Aan winterslapen doet deze soort duidelijk niet mee: de nieuwe plaat What Eludes Us is alweer de zevende telg in de kroost. En dat op een vijftien jaar tijd, alstublieft. Waar de eerdere worpen nog klonken als een soort neder-jazz met een hoekje af, evolueerde de band meer richting intuïtieve avant-garde tussen minimalisme en eclecticisme. Om hun muzikaal derde oog beter te kunnen voeden voor deze zevende, trokken de heren hun bivak op in een stoffige kelder in het Noorse Bergen. De sjamaan van dienst is de zonderlinge producer Jørgen Træen, onder andere bekend van Jaga Jazzist en het Gentse John Ghost.
De invloed van deze man horen we al vroeg op de plaat. Na de nog wat nieuwsgierige klankmengelmoes “Papir Freedom”, een echt intronummer, horen we Træens hand in “Mimic”. Verschillende repetitieve ritmes kruipen door en over elkaar als een berg wormen. Philip Glass, maar met een grotere ontdekkingsdrang richting elektronica. Ook in “The Feline”, een korte maar intense kopstoot van fusion-jazz, horen we Jaga Jazzist weerklinken.
Maar niet getreurd, dit schepsel laat zich door niemand temmen. De groep zoekt door middel van improvisatie nog altijd zijn eigen geluid, wars van genre of conventie. Dit leidt vaak tot een mengelmoes aan ritmes, maatsoorten en songstructuren waarin de drie leden afwisselend op de voorgrond treden. Zo is er een hoofdrol voor percussionist Simon Segers op “Very Important vs. Nothing”, waarin de man bewijst over meer armen dan de gemiddelde visjnoe te beschikken. Iedereen buigt dan weer plechtig het hoofd voor de bezwerende en meditatieve contrabas van Lieven Van Pée op het haast spirituele “I’ll Explain Later”. En groepsleider Ottervanger exploreert de multidimensionale ruimte opgespannen door dreigende elektronica en soms sierlijke dan weer frivool huppelende piano. Op het al uitgebrachte “The Houses” beweegt hij zich zelfs voort op een aanstekelijke technobeat.
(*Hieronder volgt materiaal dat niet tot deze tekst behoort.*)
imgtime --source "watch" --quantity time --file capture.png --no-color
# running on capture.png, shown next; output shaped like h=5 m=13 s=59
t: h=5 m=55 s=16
Minimalisme en polyritmiek gaan hand in hand op deze nieuwe van De Beren Gieren. Centraal staat nog steeds improvisatie en exploratie. Een zoektocht in klanken naar wat ons overstijgt, datgene waar we onbewust steeds over kijken – ziedaar de albumtitel. Het resultaat leidt tot een verdere uitdieping van het wezen van de band, soms eens verwarrend en nerveus, dan weer innemend en bijna lieflijk. We get what we came for, al kan je je afvragen wat we in hemelsnaam dachten te krijgen bij deze interessante weirdo’s.